My fingers twist together in front of me and I drop them, afraid I look as nervous as I feel. “Nothing is wrong. Or not really. I just wanted to talk to you.”

His eyes narrow sharply, his displeasure with my answer slicing through the air, and I don’t know why. What is wrong with talking? He advances on me, a predator closing in on his prey, his anger a live wire that has me backing up until I hit the door. He stops in front of me, towering above me, his big body a wall between me and the rest of the world.

“You wanted to talk?” he demands, his voice low, fierce. “In your nightgown?”

My defenses bristle. “I wasn’t thinking about what I was wearing.”

“In your nightgown, Ella.”

“Yes. I’m in my nightgown because I couldn’t sleep. I meant to go to the kitchen and then I ended up here because I wanted . . .” His reaction cuts like his anger. “Just never mind.” I try to move around him but his hands press to the wall beside me, caging me, and now I’m angry. “Are we doing this again? Don’t bully me. My stupid flashbacks are doing a fine job of that on their own. I said I’m sorry. Just let me go back to my room.”

“You wanted what?”

“I wanted you to do what you swore you could,” I blurt, having nothing to lose when everything is already gone. “Only I don’t want you to f*ck me until I can’t remember my name. I want you to f*ck me until I stop thinking about that man and the gun. Because you were right. Memories are the enemies that never die. But I know you don’t want—”
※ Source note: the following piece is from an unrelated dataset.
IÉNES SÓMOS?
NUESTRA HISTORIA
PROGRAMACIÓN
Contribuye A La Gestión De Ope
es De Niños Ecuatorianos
His hand slides under my hair and he drags me to him, my hand flattening on the hard wall of his chest. “I do want. So f*cking bad it’s killing me.”

My palm is directly over his heart, and I can feel it racing, the air around us crackling with barely contained passion. “I don’t need a hero to save my virtue tonight. I need you. So please. Fuck me and then f*ck with my head so no one else can. Let me choose my own sins.”
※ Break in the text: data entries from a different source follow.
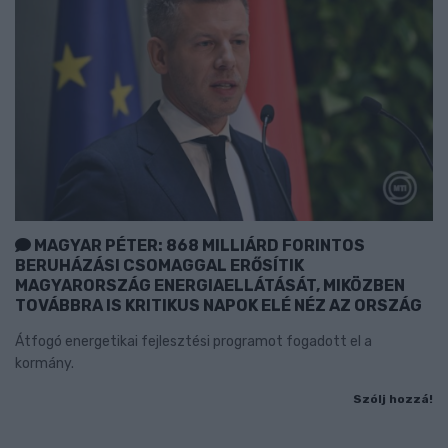
MAGYAR PÉTER: 868 MILLIÁRD FORINTOS
BERUHÁZÁSI CSOMAGGAL ERŐSÍTIK
MAGYARORSZÁG ENERGIAELLÁTÁSÁT, MIKÖZBEN
TOVÁBBRA IS KRITIKUS NAPOK ELÉ NÉZ AZ ORSZÁG
Átfogó energetikai fejlesztési programot fogadott el a
kormány.
Szólj hozzá!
He is stone, unmoving, his body steel, his expression unreadable, the sexual tension crackling between us. “You want sin, sweetheart,” he says. “I’ll give you sin.” His mouth closes down on mine, his tongue licking into my mouth, wicked with demand, and I can taste his hunger, his need. A deep, aching need I want to fill. This is what I’ve sensed in him, a pain that runs deeper than that of a ten-year-old boy, raw and open, carving him inside out. This is what brought me to his door. I wrap my arms around him, sinking into the kiss, the hard lines of his body absorbing my softer ones, a shelter and escape from the storm raging inside me.
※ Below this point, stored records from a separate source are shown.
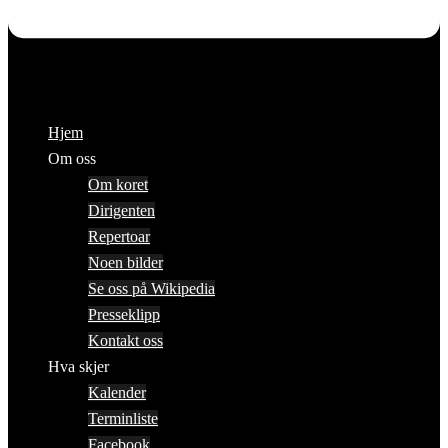
Hjem
Om oss
Om koret
Dirigenten
Repertoar
Noen bilder
Se oss på Wikipedia
Presseklipp
Kontakt oss
Hva skjer
Kalender
Terminliste
Facebook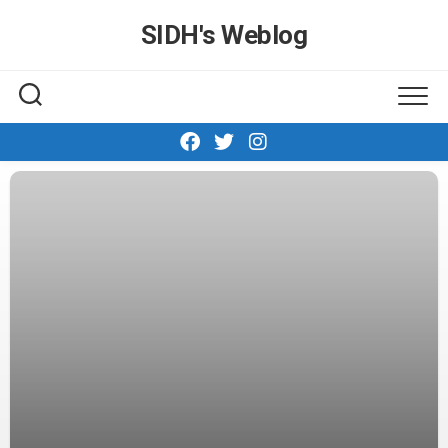
Skip
SIDH′s Weblog
to
content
But just as I am lost in the kiss, in the man, he tears his mouth from mine, jolting me back to reality and staring down at me, shadows etching those blue eyes. I don’t know what he searches for but I do not blink, holding his stare, letting him see that I have no hesitation in me. And he must get the message, because he turns me to face the door, his big body hot and hard against my backside as he reaches around me and opens it.